アザゼルは何かを感じ取ったのか、不安な表情を浮かべている。


「アザゼル?味見してみようか」


普通のテールスープだけにしようかと思ったが、尻尾が大量にあったのでトマトバージョンも作ってみたのだ。


《……おいちぃ♪》

「美味しいな!大成功だ!」

《ディーテしゃま喜んでくれるでしょうか?》

「きっとモリモリ食べてしまうぞ」

《モリモリ…//》


コイツは可愛いヤツだな…

まるで我が子の様だ。


ディーテが帰国し、森の族長達と夕食をとる。

スープは街のみんなにも振る舞われた。


『うまっ!このスープはグルナとアザゼルが作ってくれたのか!?』

《そうですのん!頑張りまちた!//》

《コレお肌にいいかも♡》


エキドナも気に入ってくれた様だ。

食事も終わり、魔界の王の件について話を始める。


「実は魔界の王が、この世界に来てるらしい。この世界を支配すべく準備中との事だ」

《魔界の王って何者なの?》

「うーん、一言で言うと悪魔だ」

『アザゼルと同じ悪魔か?』

「そうだ。アザゼルも魔界の王が呼び寄せた悪魔だ」

《なんか害は無さそうな気がしない?》


エキドナがそう言った時、クレイオスが部屋に入って来た。

最小サイズになってはいるが、かなりデカイな…


《エキドナよ、悪魔は厄介な存在じゃ。

この世界は3回目の世界じゃ、1度目は人間が勝手に滅び終わりを告げた。

しかし、2回目は悪魔の出現によって世界は滅びたのだ》


その当時、クレイオスは何処の統治も任されてはいなかったが、一部始終は見ていたのだ。

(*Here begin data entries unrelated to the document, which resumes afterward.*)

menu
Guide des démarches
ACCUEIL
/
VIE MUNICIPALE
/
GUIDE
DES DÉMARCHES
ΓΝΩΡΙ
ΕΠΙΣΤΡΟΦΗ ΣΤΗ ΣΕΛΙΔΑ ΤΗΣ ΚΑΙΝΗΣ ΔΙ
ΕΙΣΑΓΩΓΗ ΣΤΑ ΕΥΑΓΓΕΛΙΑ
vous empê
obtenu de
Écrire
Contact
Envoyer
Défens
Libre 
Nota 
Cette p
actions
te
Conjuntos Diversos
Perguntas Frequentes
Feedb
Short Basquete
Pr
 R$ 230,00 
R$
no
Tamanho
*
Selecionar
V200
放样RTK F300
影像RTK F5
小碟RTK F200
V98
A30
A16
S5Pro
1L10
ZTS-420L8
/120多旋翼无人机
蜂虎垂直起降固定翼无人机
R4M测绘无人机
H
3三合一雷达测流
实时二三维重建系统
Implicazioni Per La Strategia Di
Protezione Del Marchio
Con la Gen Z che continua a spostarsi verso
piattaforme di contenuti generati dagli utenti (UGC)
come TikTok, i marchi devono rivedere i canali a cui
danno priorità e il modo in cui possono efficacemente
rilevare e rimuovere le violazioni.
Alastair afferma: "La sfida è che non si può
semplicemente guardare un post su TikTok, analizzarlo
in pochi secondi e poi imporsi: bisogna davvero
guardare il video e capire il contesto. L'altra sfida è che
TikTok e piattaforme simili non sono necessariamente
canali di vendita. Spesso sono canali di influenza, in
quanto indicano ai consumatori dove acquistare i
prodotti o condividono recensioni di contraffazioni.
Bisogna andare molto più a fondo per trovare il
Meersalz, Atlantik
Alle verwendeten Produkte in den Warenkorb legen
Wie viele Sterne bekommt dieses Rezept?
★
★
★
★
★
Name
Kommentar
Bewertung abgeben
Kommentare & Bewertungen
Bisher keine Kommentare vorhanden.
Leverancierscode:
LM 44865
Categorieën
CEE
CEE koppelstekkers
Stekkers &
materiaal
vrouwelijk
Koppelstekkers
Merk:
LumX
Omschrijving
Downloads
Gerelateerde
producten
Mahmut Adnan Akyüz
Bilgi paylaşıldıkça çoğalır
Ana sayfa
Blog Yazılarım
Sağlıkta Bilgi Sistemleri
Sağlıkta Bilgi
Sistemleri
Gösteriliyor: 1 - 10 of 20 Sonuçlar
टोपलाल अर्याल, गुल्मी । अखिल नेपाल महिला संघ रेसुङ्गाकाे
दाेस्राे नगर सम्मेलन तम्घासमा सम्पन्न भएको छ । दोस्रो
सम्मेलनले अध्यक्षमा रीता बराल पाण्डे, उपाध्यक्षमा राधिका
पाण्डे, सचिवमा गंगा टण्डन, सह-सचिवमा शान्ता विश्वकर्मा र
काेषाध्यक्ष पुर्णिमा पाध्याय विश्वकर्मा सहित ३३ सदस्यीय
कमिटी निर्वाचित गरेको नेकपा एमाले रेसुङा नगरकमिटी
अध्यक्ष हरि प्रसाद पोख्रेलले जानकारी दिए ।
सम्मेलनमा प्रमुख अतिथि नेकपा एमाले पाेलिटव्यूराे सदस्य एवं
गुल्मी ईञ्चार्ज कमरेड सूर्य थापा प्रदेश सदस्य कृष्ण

この世界に現れた魔界の王サタンは人間に受肉し、暴れ回ったそうだ。

結局、神々が地上に降り立ち悪魔を排除したが、時既に遅し。

パンドラの箱を開けたかの様に、サタンは災禍を撒き散らし世界は滅びた。

そして、神は世界を作り直し巨神族を統治者として任命したのだ。

天空の神々と巨神族は争いにはなったが、3回目の世界は今も存在し続けている。


《この世界が滅ぶかも知れんぞ。アザゼルとやらは魔界の王が転移させた悪魔。信用ならんな》

『グルナ、アザゼルは嘘をついているのか?仲良しなフリをしてるのか?』

「………………」

「いや、アザゼルは問題無いだろう」

《グルナよ、観測的な意見はこの場に必要ないぞ。明確な根拠が無いならアザゼルは排除すべきじゃ》


『……………』

「クレイオスの言う通りだ。俺はアザゼルを信じているが、危険な存在なら排除すべきと思っている。偽っている可能性も勿論あるからな」


残念ながら悪魔のイメージは前世の記憶と似た様なものだった。

俺はアザゼルを守りたいが、敵ではないと証明しなくてはならない。

証明出来なければ…アザゼルは今日が最後の日となる。


「アザゼルを呼んで来てくれ。排除する必要は無いと証明しよう」


俺は、我が子の様なアザゼルを守りたいのだ。